Alexa is the brain behind the Amazon Echo, and has helped Amazon become a leader in the voice assistant market, and now she is making her way to smartphones.

Amazon’s Alexa-powered Echo and Echo Dot. (Amazon Photo)

Starting today, and rolling out to all iPhone users next week, Alexa will be integrated into Amazon’s main shopping app. Users will be able to use voice commands to shop, check progress of packages, play music, ask questions, keep tabs on the weather and traffic and communicate with Alexa-linked smart devices.

An Amazon spokesperson said Alexa on the Amazon app will be available on Android devices but didn’t give an exact date.

Before, the main way to use Alexa on a smartphone was through a separate Alexa app that lets users add skills and interact with their Echoes. That app tracks voice search activity for the Echo but doesn’t have any voice interaction capability of its own.

Amazon has an early lead in the voice assistant market, thanks to Alexa and her more than 10,000 skills. Amazon’s lead is notable in part because it doesn’t have the advantage of launching Alexa on its own smartphone. But the online retail giant is making up for that, and challenging smartphone voice assistants like Apple’s Siri and others, by adding Alexa to its app.

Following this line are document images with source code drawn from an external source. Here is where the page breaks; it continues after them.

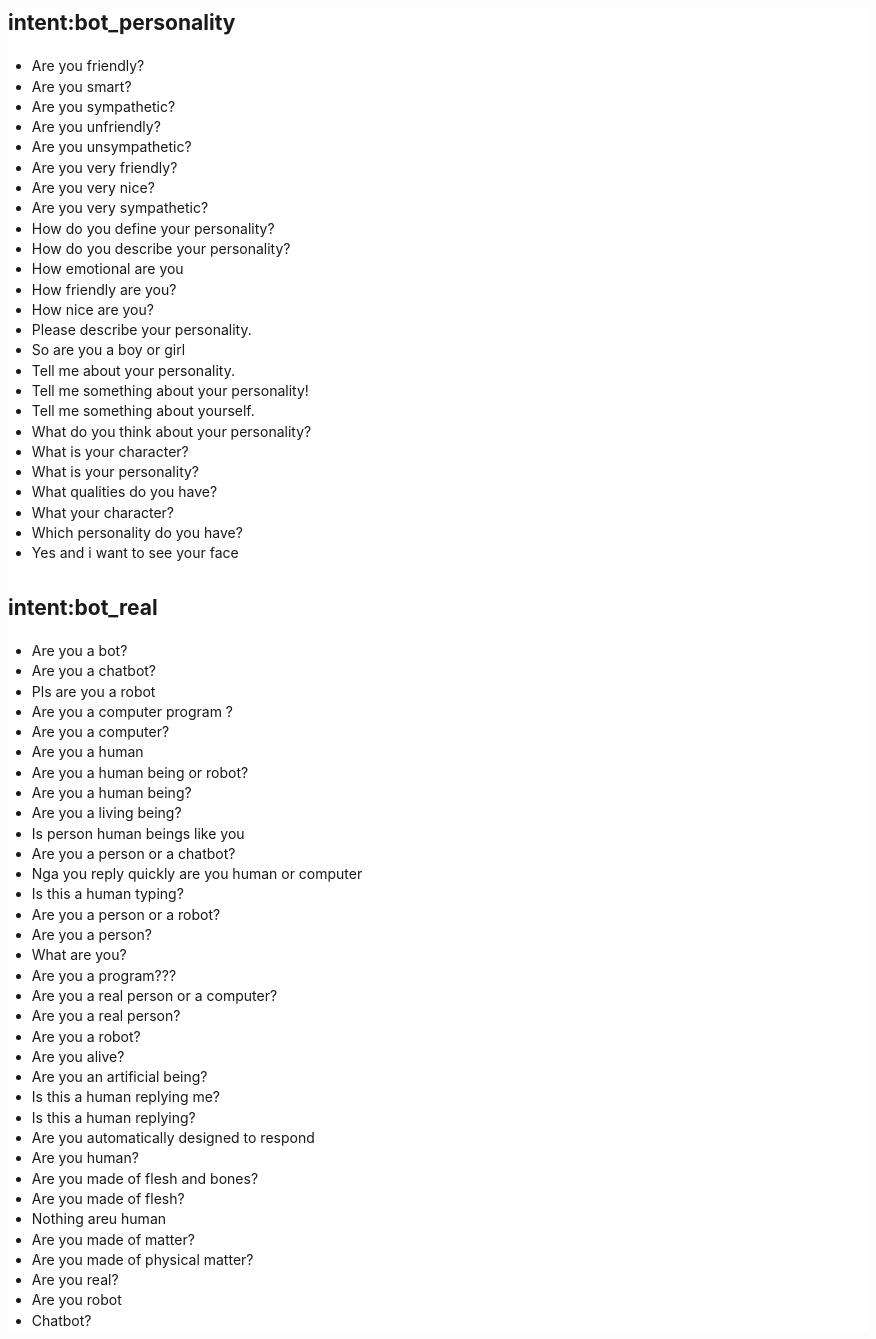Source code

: ## intent:bot_personality
- Are you friendly?
- Are you smart?
- Are you sympathetic?
- Are you unfriendly?
- Are you unsympathetic?
- Are you very friendly?
- Are you very nice?
- Are you very sympathetic?
- How do you define your personality?
- How do you describe your personality?
- How emotional are you
- How friendly are you?
- How nice are you?
- Please describe your personality.
- So are you a boy or girl
- Tell me about your personality.
- Tell me something about your personality!
- Tell me something about yourself.
- What do you think about your personality?
- What is your character?
- What is your personality?
- What qualities do you have?
- What your character?
- Which personality do you have?
- Yes and i want to see your face

## intent:bot_real
- Are you a bot?
- Are you a chatbot?
- Pls are you a robot
- Are you a computer program ?
- Are you a computer?
- Are you a human
- Are you a human being or robot?
- Are you a human being?
- Are you a living being?
- Is person human beings like you
- Are you a person or a chatbot?
- Nga you reply quickly are you human or computer
- Is this a human typing?
- Are you a person or a robot?
- Are you a person?
- What are you?
- Are you a program???
- Are you a real person or a computer?
- Are you a real person?
- Are you a robot?
- Are you alive?
- Are you an artificial being?
- Is this a human replying me?
- Is this a human replying?
- Are you automatically designed to respond
- Are you human?
- Are you made of flesh and bones?
- Are you made of flesh?
- Nothing areu human
- Are you made of matter?
- Are you made of physical matter?
- Are you real?
- Are you robot
- Chatbot?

Alexa’s proliferation can be partially attributed to Amazon’s decision to open the digital brain up to developers and device manufacturers in 2015. Alexa Voice Service lets manufacturers integrate Alexa into their products. The Alexa Skills Kit encourages third-party developers to build skills for Alexa. Developers who want to add to Alexa’s abilities can write code that works with Alexa in the cloud, letting the smart assistant do the heavy lifting of understanding and deciphering spoken commands.